◆ SUPPLIED ENTRIES:
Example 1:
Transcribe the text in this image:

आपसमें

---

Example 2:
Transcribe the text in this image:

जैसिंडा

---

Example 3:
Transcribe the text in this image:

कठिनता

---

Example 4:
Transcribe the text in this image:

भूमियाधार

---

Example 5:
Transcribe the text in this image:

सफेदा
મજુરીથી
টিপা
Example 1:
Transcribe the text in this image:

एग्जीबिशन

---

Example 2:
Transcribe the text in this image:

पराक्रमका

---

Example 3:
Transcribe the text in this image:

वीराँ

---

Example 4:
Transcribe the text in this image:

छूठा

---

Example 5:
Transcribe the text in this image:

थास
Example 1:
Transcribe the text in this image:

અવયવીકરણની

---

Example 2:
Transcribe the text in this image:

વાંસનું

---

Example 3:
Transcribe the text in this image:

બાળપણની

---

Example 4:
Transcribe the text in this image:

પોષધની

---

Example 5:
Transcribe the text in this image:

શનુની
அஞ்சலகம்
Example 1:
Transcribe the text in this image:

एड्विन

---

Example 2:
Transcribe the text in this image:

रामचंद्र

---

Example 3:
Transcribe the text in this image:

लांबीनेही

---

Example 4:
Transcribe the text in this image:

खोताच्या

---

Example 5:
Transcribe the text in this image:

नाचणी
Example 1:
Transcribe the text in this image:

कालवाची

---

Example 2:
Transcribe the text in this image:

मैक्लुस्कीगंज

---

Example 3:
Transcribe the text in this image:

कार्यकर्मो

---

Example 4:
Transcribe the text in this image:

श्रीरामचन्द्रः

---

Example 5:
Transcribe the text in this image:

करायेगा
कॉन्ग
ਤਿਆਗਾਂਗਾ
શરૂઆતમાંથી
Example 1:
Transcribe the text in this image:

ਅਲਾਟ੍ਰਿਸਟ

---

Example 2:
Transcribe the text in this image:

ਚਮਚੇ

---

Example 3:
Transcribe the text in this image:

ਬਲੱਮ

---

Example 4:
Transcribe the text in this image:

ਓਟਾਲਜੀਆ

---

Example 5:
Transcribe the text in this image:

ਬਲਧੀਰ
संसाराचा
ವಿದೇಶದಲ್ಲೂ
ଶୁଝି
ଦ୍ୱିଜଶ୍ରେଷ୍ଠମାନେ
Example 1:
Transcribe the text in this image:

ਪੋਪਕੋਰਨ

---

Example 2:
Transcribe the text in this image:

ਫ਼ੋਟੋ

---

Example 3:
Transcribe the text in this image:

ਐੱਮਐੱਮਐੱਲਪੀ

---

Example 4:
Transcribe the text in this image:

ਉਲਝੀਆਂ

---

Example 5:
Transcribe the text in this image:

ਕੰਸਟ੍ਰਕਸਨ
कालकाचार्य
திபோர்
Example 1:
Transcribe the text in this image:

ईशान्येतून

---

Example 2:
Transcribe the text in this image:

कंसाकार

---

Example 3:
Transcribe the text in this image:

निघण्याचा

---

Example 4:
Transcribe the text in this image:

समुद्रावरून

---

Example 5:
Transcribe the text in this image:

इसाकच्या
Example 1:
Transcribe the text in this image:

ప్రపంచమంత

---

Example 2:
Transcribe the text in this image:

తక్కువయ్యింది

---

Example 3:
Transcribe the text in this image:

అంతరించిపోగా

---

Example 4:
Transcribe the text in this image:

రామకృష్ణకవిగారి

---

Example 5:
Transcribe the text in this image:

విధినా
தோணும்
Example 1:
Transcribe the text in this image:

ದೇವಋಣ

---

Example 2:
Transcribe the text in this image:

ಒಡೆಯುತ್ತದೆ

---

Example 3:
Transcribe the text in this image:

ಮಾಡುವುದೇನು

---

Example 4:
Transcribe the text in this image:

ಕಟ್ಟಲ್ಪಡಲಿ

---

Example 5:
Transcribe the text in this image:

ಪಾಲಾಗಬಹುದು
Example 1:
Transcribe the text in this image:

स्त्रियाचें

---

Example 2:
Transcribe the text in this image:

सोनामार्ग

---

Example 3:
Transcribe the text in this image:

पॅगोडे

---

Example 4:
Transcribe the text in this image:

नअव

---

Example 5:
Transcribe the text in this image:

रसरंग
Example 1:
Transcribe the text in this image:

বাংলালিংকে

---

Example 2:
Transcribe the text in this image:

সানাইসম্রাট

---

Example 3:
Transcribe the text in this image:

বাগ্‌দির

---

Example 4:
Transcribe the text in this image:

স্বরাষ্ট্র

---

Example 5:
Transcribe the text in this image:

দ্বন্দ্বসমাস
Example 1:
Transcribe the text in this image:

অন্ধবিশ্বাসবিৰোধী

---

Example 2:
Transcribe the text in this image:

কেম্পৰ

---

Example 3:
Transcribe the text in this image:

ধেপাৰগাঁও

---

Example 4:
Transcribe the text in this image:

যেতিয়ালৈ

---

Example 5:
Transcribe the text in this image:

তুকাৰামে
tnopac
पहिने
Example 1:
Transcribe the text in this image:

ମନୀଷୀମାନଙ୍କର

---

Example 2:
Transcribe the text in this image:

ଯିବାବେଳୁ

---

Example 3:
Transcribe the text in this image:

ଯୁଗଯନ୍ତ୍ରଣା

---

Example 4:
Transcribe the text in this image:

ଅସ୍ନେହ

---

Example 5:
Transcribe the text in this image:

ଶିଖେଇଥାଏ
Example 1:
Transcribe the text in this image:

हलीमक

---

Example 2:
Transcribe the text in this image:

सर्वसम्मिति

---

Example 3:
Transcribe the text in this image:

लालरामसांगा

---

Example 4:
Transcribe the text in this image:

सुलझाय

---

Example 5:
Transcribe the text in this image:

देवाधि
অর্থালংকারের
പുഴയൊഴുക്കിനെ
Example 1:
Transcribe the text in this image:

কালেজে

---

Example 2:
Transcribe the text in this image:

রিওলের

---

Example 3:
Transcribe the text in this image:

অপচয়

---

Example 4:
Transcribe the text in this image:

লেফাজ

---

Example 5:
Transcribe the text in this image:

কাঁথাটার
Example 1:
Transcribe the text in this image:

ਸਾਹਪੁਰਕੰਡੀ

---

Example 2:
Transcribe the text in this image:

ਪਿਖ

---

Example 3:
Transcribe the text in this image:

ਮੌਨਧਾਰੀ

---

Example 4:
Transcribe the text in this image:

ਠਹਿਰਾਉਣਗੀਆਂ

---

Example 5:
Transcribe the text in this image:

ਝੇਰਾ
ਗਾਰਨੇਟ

◆ WHAT TO PRODUCE: Reproduce the data in full, exactly.

◆ ANSWER TO THIS EXERCISE:
Example 1:
Transcribe the text in this image:

आपसमें

---

Example 2:
Transcribe the text in this image:

जैसिंडा

---

Example 3:
Transcribe the text in this image:

कठिनता

---

Example 4:
Transcribe the text in this image:

भूमियाधार

---

Example 5:
Transcribe the text in this image:

सफेदा
મજુરીથી
টিপা
Example 1:
Transcribe the text in this image:

एग्जीबिशन

---

Example 2:
Transcribe the text in this image:

पराक्रमका

---

Example 3:
Transcribe the text in this image:

वीराँ

---

Example 4:
Transcribe the text in this image:

छूठा

---

Example 5:
Transcribe the text in this image:

थास
Example 1:
Transcribe the text in this image:

અવયવીકરણની

---

Example 2:
Transcribe the text in this image:

વાંસનું

---

Example 3:
Transcribe the text in this image:

બાળપણની

---

Example 4:
Transcribe the text in this image:

પોષધની

---

Example 5:
Transcribe the text in this image:

શનુની
அஞ்சலகம்
Example 1:
Transcribe the text in this image:

एड्विन

---

Example 2:
Transcribe the text in this image:

रामचंद्र

---

Example 3:
Transcribe the text in this image:

लांबीनेही

---

Example 4:
Transcribe the text in this image:

खोताच्या

---

Example 5:
Transcribe the text in this image:

नाचणी
Example 1:
Transcribe the text in this image:

कालवाची

---

Example 2:
Transcribe the text in this image:

मैक्लुस्कीगंज

---

Example 3:
Transcribe the text in this image:

कार्यकर्मो

---

Example 4:
Transcribe the text in this image:

श्रीरामचन्द्रः

---

Example 5:
Transcribe the text in this image:

करायेगा
कॉन्ग
ਤਿਆਗਾਂਗਾ
શરૂઆતમાંથી
Example 1:
Transcribe the text in this image:

ਅਲਾਟ੍ਰਿਸਟ

---

Example 2:
Transcribe the text in this image:

ਚਮਚੇ

---

Example 3:
Transcribe the text in this image:

ਬਲੱਮ

---

Example 4:
Transcribe the text in this image:

ਓਟਾਲਜੀਆ

---

Example 5:
Transcribe the text in this image:

ਬਲਧੀਰ
संसाराचा
ವಿದೇಶದಲ್ಲೂ
ଶୁଝି
ଦ୍ୱିଜଶ୍ରେଷ୍ଠମାନେ
Example 1:
Transcribe the text in this image:

ਪੋਪਕੋਰਨ

---

Example 2:
Transcribe the text in this image:

ਫ਼ੋਟੋ

---

Example 3:
Transcribe the text in this image:

ਐੱਮਐੱਮਐੱਲਪੀ

---

Example 4:
Transcribe the text in this image:

ਉਲਝੀਆਂ

---

Example 5:
Transcribe the text in this image:

ਕੰਸਟ੍ਰਕਸਨ
कालकाचार्य
திபோர்
Example 1:
Transcribe the text in this image:

ईशान्येतून

---

Example 2:
Transcribe the text in this image:

कंसाकार

---

Example 3:
Transcribe the text in this image:

निघण्याचा

---

Example 4:
Transcribe the text in this image:

समुद्रावरून

---

Example 5:
Transcribe the text in this image:

इसाकच्या
Example 1:
Transcribe the text in this image:

ప్రపంచమంత

---

Example 2:
Transcribe the text in this image:

తక్కువయ్యింది

---

Example 3:
Transcribe the text in this image:

అంతరించిపోగా

---

Example 4:
Transcribe the text in this image:

రామకృష్ణకవిగారి

---

Example 5:
Transcribe the text in this image:

విధినా
தோணும்
Example 1:
Transcribe the text in this image:

ದೇವಋಣ

---

Example 2:
Transcribe the text in this image:

ಒಡೆಯುತ್ತದೆ

---

Example 3:
Transcribe the text in this image:

ಮಾಡುವುದೇನು

---

Example 4:
Transcribe the text in this image:

ಕಟ್ಟಲ್ಪಡಲಿ

---

Example 5:
Transcribe the text in this image:

ಪಾಲಾಗಬಹುದು
Example 1:
Transcribe the text in this image:

स्त्रियाचें

---

Example 2:
Transcribe the text in this image:

सोनामार्ग

---

Example 3:
Transcribe the text in this image:

पॅगोडे

---

Example 4:
Transcribe the text in this image:

नअव

---

Example 5:
Transcribe the text in this image:

रसरंग
Example 1:
Transcribe the text in this image:

বাংলালিংকে

---

Example 2:
Transcribe the text in this image:

সানাইসম্রাট

---

Example 3:
Transcribe the text in this image:

বাগ্‌দির

---

Example 4:
Transcribe the text in this image:

স্বরাষ্ট্র

---

Example 5:
Transcribe the text in this image:

দ্বন্দ্বসমাস
Example 1:
Transcribe the text in this image:

অন্ধবিশ্বাসবিৰোধী

---

Example 2:
Transcribe the text in this image:

কেম্পৰ

---

Example 3:
Transcribe the text in this image:

ধেপাৰগাঁও

---

Example 4:
Transcribe the text in this image:

যেতিয়ালৈ

---

Example 5:
Transcribe the text in this image:

তুকাৰামে
tnopac
पहिने
Example 1:
Transcribe the text in this image:

ମନୀଷୀମାନଙ୍କର

---

Example 2:
Transcribe the text in this image:

ଯିବାବେଳୁ

---

Example 3:
Transcribe the text in this image:

ଯୁଗଯନ୍ତ୍ରଣା

---

Example 4:
Transcribe the text in this image:

ଅସ୍ନେହ

---

Example 5:
Transcribe the text in this image:

ଶିଖେଇଥାଏ
Example 1:
Transcribe the text in this image:

हलीमक

---

Example 2:
Transcribe the text in this image:

सर्वसम्मिति

---

Example 3:
Transcribe the text in this image:

लालरामसांगा

---

Example 4:
Transcribe the text in this image:

सुलझाय

---

Example 5:
Transcribe the text in this image:

देवाधि
অর্থালংকারের
പുഴയൊഴുക്കിനെ
Example 1:
Transcribe the text in this image:

কালেজে

---

Example 2:
Transcribe the text in this image:

রিওলের

---

Example 3:
Transcribe the text in this image:

অপচয়

---

Example 4:
Transcribe the text in this image:

লেফাজ

---

Example 5:
Transcribe the text in this image:

কাঁথাটার
Example 1:
Transcribe the text in this image:

ਸਾਹਪੁਰਕੰਡੀ

---

Example 2:
Transcribe the text in this image:

ਪਿਖ

---

Example 3:
Transcribe the text in this image:

ਮੌਨਧਾਰੀ

---

Example 4:
Transcribe the text in this image:

ਠਹਿਰਾਉਣਗੀਆਂ

---

Example 5:
Transcribe the text in this image:

ਝੇਰਾ
ਗਾਰਨੇਟ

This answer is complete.